In putting a fine point on what a burden it was to deal with Monroe, and “how mean” she could be, Selsman told of showing up one night in 1961 at Marilyn’s apartment on Doheny Drive in California.
He was there to help her go through photographs taken by Douglas Kirkland for Look magazine — nude under a white sheet. He appeared at her door with a heavily pregnant Carol Lynley. He said that in all of L.A. there was nobody and no place to stash his expectant wife. Nor did he warn Monroe that Carol would be accompanying him. Marilyn answered her door, took a look at the situation and said to Selsman, “You come in.” Indicating that Mrs. Selsman was not welcome. “Carol sat for several hours in a cold car,” Selsman later commented and reiterated how awful Monroe was.
I utterly believe this story. Monroe could be tough and even mean, especially toward the end. But here’s the rub. Selsman, as a PR man, surely knew that his wife represented everything that Monroe didn’t have and/or was possibly losing. Carol was in the first bloom of youth, her career ascendant, she was pregnant.
Monroe was 35, her career in trouble, with a history of miscarriages. Not to mention Lynley worked at Fox, Monroe’s own studio, with which she had a volatile relationship. What, in Marilyn’s eyes, did Lynley’s presence mean? Was Selsman simply clueless or cruel? Was he trying to push a friendship between the women that might benefit Lynley or himself? Famously sensitive to being “used” or mocked or dismissed by industry types Monroe was likely outraged by the mere fact of Lynley on her doorstep. (She had never objected to being around pregnant women previously — quite the opposite, in fact.) She was showing Selsman she was the boss and that whatever he was trying to do — or what she imagined he was doing — she wasn’t having it.
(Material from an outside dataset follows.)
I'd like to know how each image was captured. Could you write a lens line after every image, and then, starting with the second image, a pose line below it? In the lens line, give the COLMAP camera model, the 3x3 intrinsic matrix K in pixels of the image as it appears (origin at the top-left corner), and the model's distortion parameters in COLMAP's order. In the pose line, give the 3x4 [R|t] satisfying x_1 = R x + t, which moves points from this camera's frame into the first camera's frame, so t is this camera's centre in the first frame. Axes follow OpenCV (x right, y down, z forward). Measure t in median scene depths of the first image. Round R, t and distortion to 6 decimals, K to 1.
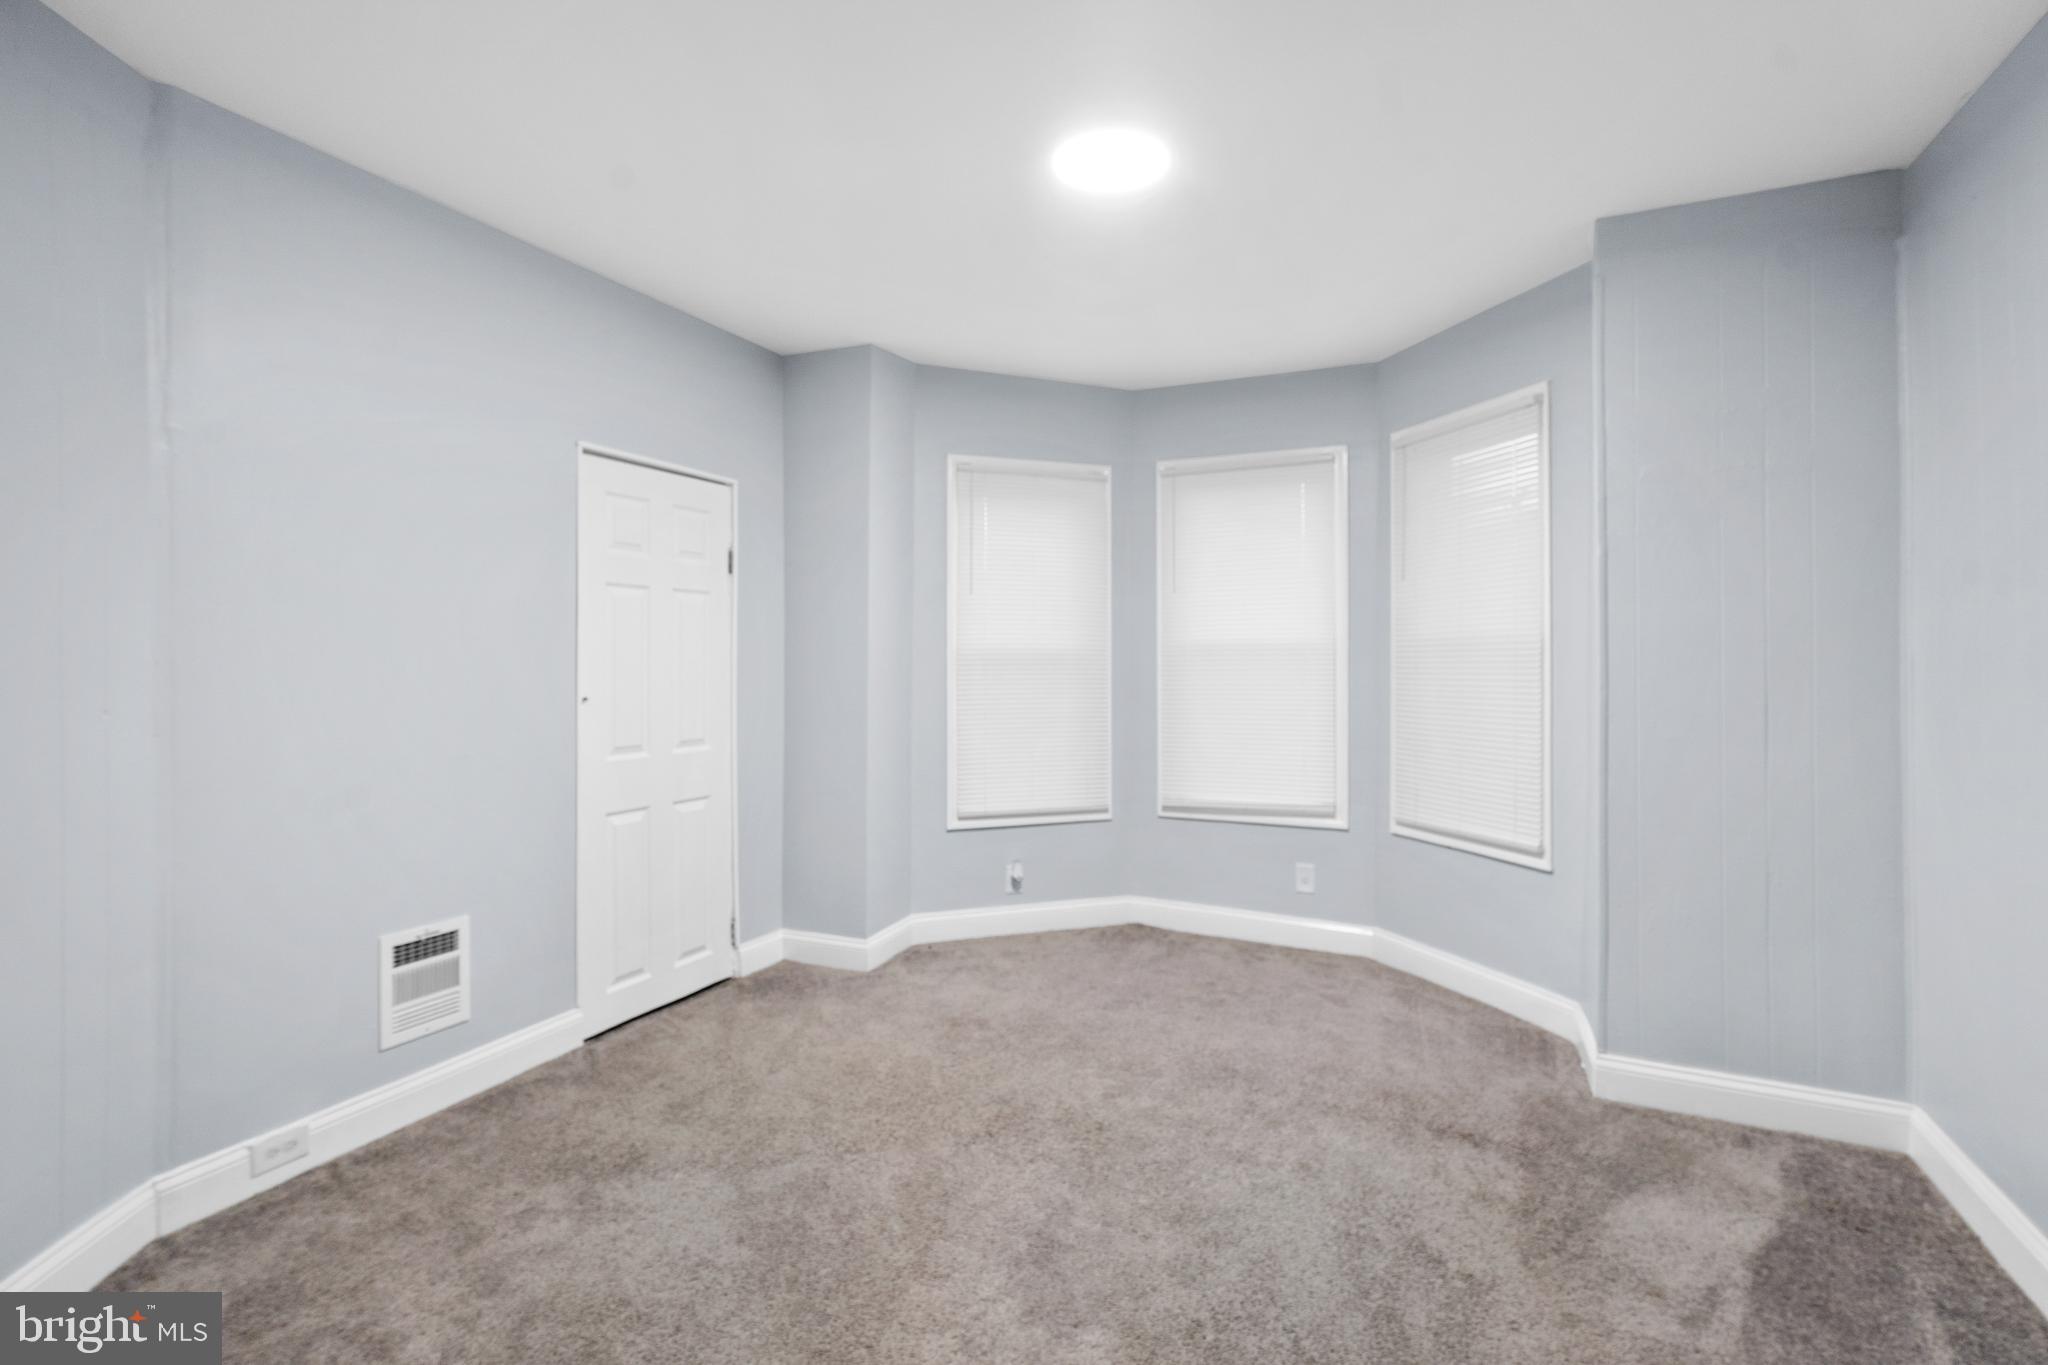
lens RADIAL K [[925.4, 0, 1029.3], [0, 925.4, 652.5], [0, 0, 1]] dist [-0.001201, -0.000150]
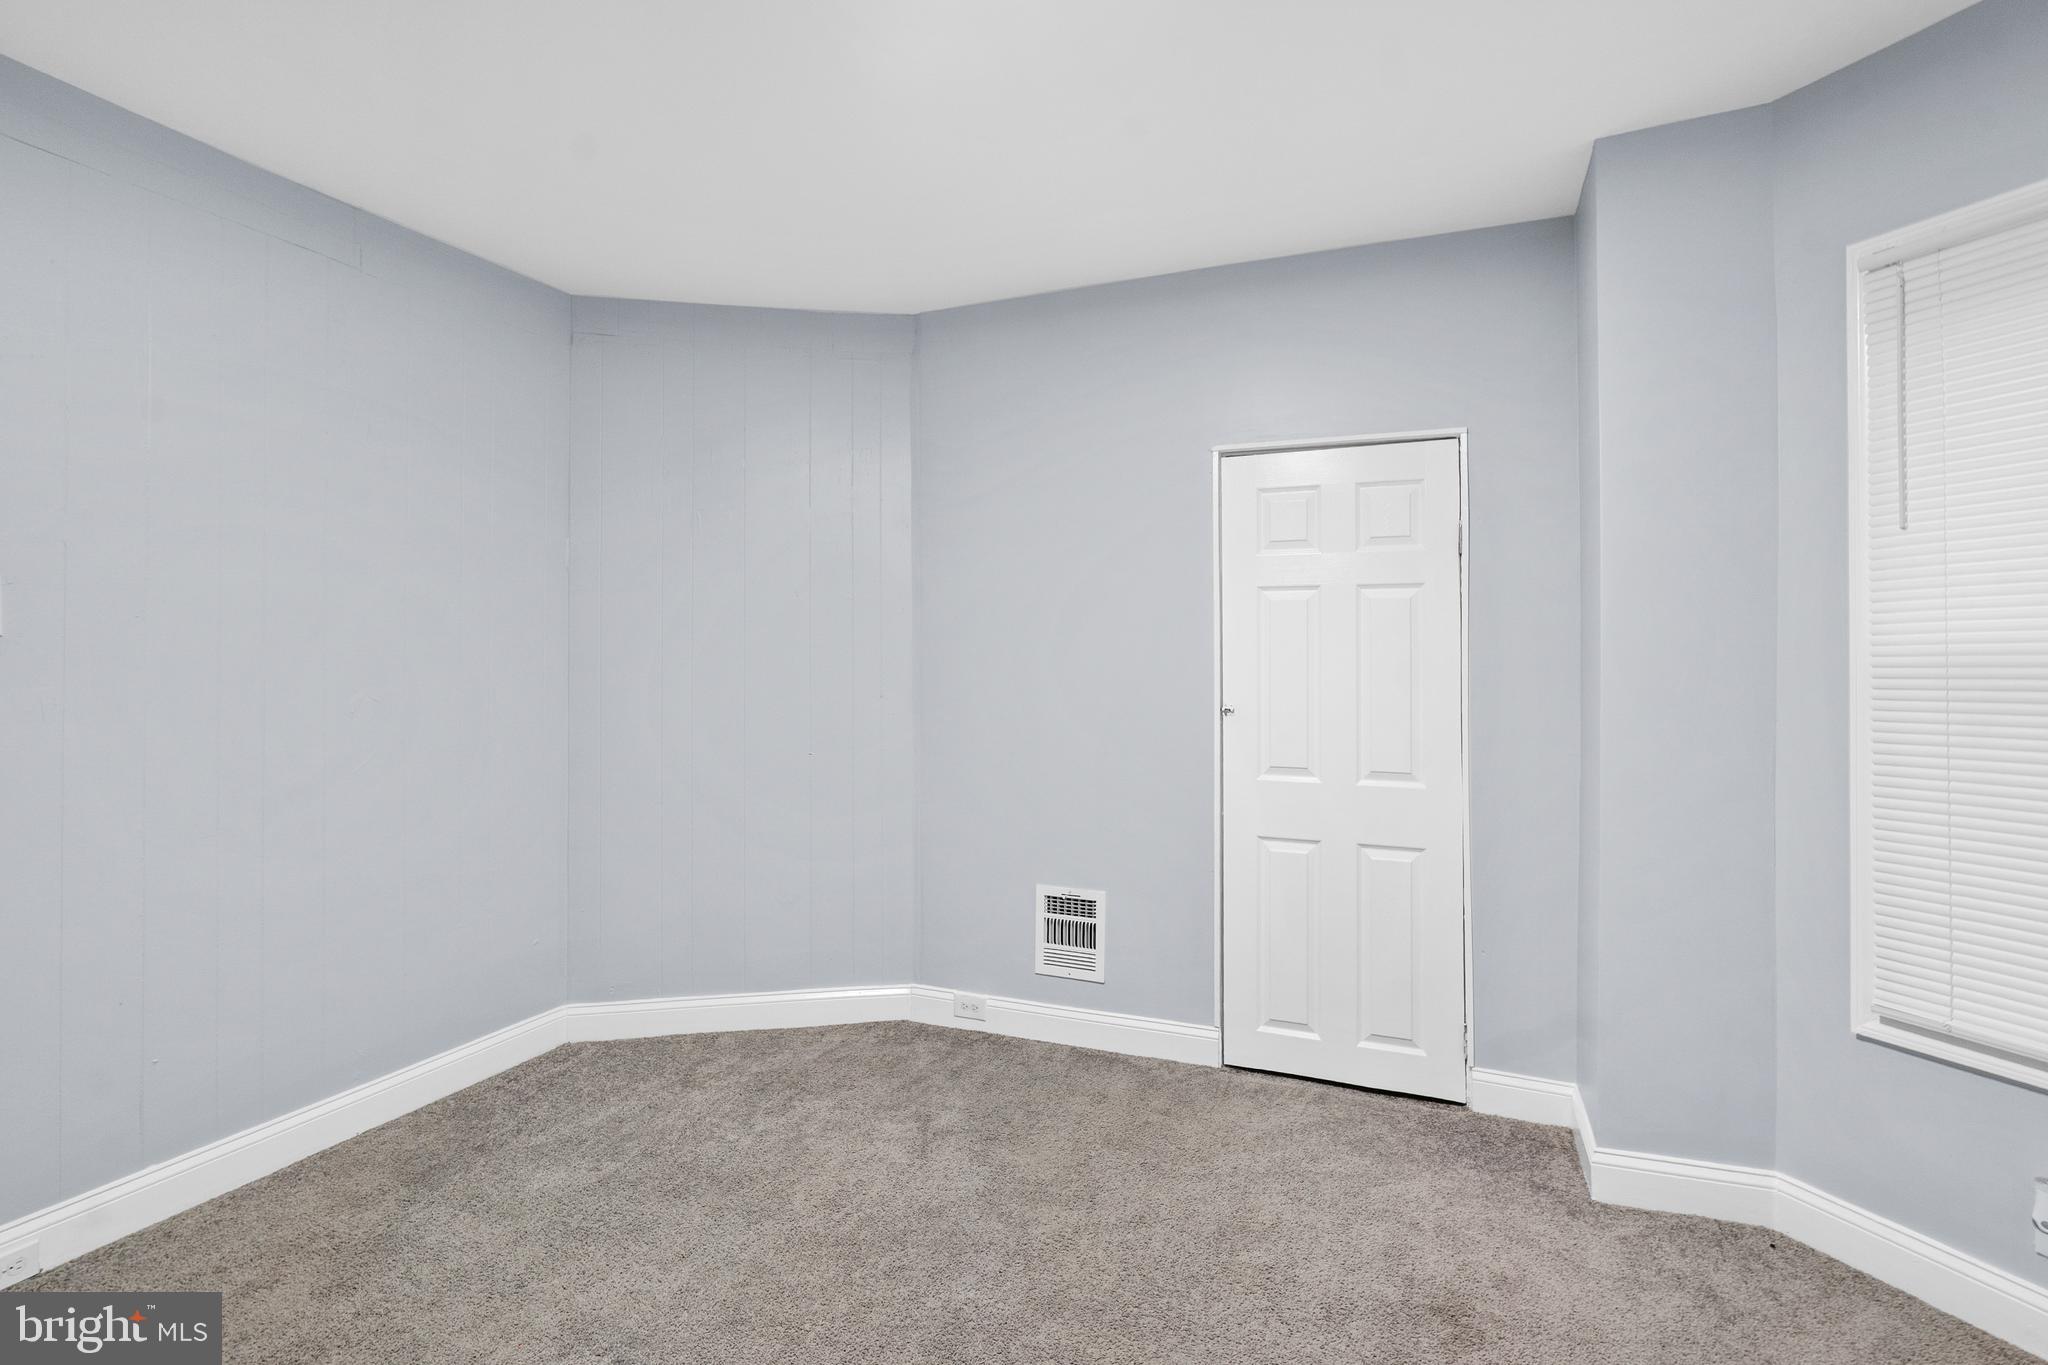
lens RADIAL K [[973.5, 0, 1027.3], [0, 973.5, 659.3], [0, 0, 1]] dist [-0.002294, 0.000066]
pose [[0.048501, -0.010643, -0.998766, 0.550811], [-0.002286, 0.999939, -0.010766, 0.007328], [0.998821, 0.002805, 0.048474, 0.773782]]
I’ve always loved this story. Not because anybody is nice — except for poor Carol — but that it shows how potent power, paranoia, insecurity and arrogance can be, when it is least expected. And when those qualities are used by people who don’t like one another but must adjust and work together.
I’ve often pondered what Lynley herself thought? Was it even exactly as her ex recalled it, and as she (Carol) aged, did she come to understand that Monroe was fighting for her life, and needed all her strength, not a blonde, ambitious, fecund reminder of where it was all going wrong; Carol, a beautiful unwitting vampire, standing at MM’s door, unable to enter without an invitation.